Fuente de la Imagen: https://brilliantbiriyani.files.wordpress.com
En el mundo de la educación nos encontramos con una serie de teorías, tanto de especialistas de las ciencias educativas, como de territorios afines (psicología, neurología, y otros), que nos lleva a acercarnos a la forma de cómo se aprende y de las estrategias que llevan a un mejor proceso de aprendizaje, y en especial, que sea significativo.

Todo aporte de las ciencias humanas lleva a construir nuevas redes de apoyo, de nuevas formas  de didácticas y de actualizaciones por parte de aquellos que imparten y comparten su conocimiento. Hoy en día, más que los contenidos, se enseñan las habilidades para llegar a tales conocimientos, mención aparte cabe notar que la taxonomía de Bloom ha ido evolucionando a partir de lo que se conoce, hasta llegar, al día de hoy, a las habilidades que se desean adquirir. Todo va bien, hasta aquí, siempre y cuando sea un proceso pensado, planificado y preparado para posteriormente ser evaluado en un determinado tiempo dentro del mismo proceso y al finalizar con una evaluación para tomar nuevamente decisiones de lo realizado. Pero hoy en día, con la mentalidad mecanicista, de la instantaneidad e inmediatez, ha llevado a pensar que el valor de las opiniones es mucho más importante que implementar de manera reflexiva y a largo plazo cambios en la educación, pero no vemos al final si la dirección tomada por las opiniones vertidas es la correcta y la más adecuada.

En temas de educación, a nivel macro, he escuchado muchas visiones del trabajo a realizar, y todos entregan sus visiones sobre los temas importantes que deberíamos trabajar (Carrera Docente, Ley de Inclusión, Gratuidad, Adecuaciones Curriculares).
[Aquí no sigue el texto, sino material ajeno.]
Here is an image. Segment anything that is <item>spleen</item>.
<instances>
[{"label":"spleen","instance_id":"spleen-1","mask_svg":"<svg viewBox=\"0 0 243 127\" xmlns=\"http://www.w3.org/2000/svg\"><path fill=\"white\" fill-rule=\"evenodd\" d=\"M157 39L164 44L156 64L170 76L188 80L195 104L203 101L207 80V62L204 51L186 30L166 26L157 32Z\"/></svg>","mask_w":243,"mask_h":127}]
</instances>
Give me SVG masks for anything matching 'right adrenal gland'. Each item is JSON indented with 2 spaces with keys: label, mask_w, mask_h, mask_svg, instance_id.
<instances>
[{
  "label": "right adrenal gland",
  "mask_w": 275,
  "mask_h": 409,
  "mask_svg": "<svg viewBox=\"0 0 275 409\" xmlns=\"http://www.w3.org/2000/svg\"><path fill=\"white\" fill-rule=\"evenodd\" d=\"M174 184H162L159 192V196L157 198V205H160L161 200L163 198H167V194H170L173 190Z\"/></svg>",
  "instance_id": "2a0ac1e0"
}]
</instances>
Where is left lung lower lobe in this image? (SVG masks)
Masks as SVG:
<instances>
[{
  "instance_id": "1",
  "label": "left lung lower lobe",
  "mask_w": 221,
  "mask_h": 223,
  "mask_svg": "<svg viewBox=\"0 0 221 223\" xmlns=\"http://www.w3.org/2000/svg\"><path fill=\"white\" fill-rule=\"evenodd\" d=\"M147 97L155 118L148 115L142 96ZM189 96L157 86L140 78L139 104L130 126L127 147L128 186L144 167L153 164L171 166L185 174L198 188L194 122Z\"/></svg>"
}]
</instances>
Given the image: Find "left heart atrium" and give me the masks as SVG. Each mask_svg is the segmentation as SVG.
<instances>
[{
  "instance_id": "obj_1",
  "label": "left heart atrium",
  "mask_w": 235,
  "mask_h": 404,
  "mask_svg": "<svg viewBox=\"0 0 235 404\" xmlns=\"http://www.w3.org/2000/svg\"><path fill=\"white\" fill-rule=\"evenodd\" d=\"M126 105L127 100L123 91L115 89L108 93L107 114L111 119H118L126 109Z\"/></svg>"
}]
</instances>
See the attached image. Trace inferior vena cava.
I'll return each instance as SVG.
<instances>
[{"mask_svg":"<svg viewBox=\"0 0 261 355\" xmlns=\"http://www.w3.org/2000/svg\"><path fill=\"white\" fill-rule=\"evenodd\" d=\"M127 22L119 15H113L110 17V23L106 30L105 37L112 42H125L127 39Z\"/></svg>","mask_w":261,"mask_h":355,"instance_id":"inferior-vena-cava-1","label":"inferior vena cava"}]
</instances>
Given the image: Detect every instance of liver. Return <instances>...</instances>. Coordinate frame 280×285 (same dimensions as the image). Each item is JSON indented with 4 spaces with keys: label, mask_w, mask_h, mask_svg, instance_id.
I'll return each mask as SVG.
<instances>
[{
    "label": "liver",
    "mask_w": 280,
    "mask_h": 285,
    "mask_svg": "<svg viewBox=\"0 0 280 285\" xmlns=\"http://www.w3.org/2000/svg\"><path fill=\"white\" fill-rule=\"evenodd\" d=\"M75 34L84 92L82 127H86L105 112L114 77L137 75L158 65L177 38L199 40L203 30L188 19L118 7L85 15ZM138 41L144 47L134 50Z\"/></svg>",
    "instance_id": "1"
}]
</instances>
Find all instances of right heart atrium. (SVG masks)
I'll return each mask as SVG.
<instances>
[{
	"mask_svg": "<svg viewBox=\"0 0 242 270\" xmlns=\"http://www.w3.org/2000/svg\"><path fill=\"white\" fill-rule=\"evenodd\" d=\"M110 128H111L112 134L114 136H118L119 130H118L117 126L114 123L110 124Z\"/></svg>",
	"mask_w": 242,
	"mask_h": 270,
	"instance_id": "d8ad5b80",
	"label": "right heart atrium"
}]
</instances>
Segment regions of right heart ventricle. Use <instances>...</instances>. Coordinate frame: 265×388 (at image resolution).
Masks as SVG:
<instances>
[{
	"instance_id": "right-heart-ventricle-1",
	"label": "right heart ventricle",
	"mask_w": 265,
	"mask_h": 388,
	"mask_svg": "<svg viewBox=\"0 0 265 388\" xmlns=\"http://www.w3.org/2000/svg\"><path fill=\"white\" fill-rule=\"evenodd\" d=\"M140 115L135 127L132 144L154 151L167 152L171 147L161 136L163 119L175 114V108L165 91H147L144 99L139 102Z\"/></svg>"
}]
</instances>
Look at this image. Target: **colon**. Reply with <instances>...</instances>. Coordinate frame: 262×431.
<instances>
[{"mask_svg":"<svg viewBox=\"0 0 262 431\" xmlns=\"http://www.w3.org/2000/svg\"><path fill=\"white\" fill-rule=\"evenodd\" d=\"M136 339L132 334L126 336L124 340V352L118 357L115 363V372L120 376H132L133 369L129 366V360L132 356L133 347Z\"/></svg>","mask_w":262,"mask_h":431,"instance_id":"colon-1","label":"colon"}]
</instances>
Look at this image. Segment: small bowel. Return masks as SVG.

Todas grandes ideas, pero no han sido reflexivamente planificados y preparados, son grandes temas para un corto tiempo. Cuando no se piensan estas ideas como un itinerario país, simplemente esto no llega a buen puerto; porque, si es en un corto tramo de tiempo, las cosas se van arreglando sobre la marcha, y las soluciones dadas de forma inmediata, pueden acarrear problemas hacia el futuro. Es muy fácil opinar, pero su valor puede llegar a ser contraproducente. 

Para poder entender esto les propongo dos textos, el primero es la siguiente fábula:

Una rana que se encontraba en una charca vio un día acercarse a un buey a beber un poco de agua, y le llamo la atención el gran tamaño del animal.
La ranita era muy pequeña, no mas grande que un limón, y al ver al corpulento buey se lleno de envidia y decidió hincharse hasta igualarlo en tamaño.
 La ranita mientras se iba hinchando les preguntaba a sus compañeras:
 - ¿Me hinché bastante para igualarlo? ¿Ya soy tan grande como él?
 - No
 - ¿Y ahora?
 - Tampoco
 - ¡Ya lo logré!
 - ¡Aún estás muy lejos!
 Y la pobre rana se hincho tanto, que reventó.
El siguiente es una frase de Aristóteles de la Ética a Nicómaco:

“Enojarse es fácil, pero enojarse en la magnitud adecuada, con la persona adecuada, en el momento adecuado eso es cosa de sabios.”

El valor de cualquier opinión debería tener en cuenta ambas historias a la hora de cambiar, a conciencia, nuestra propia realidad educativa.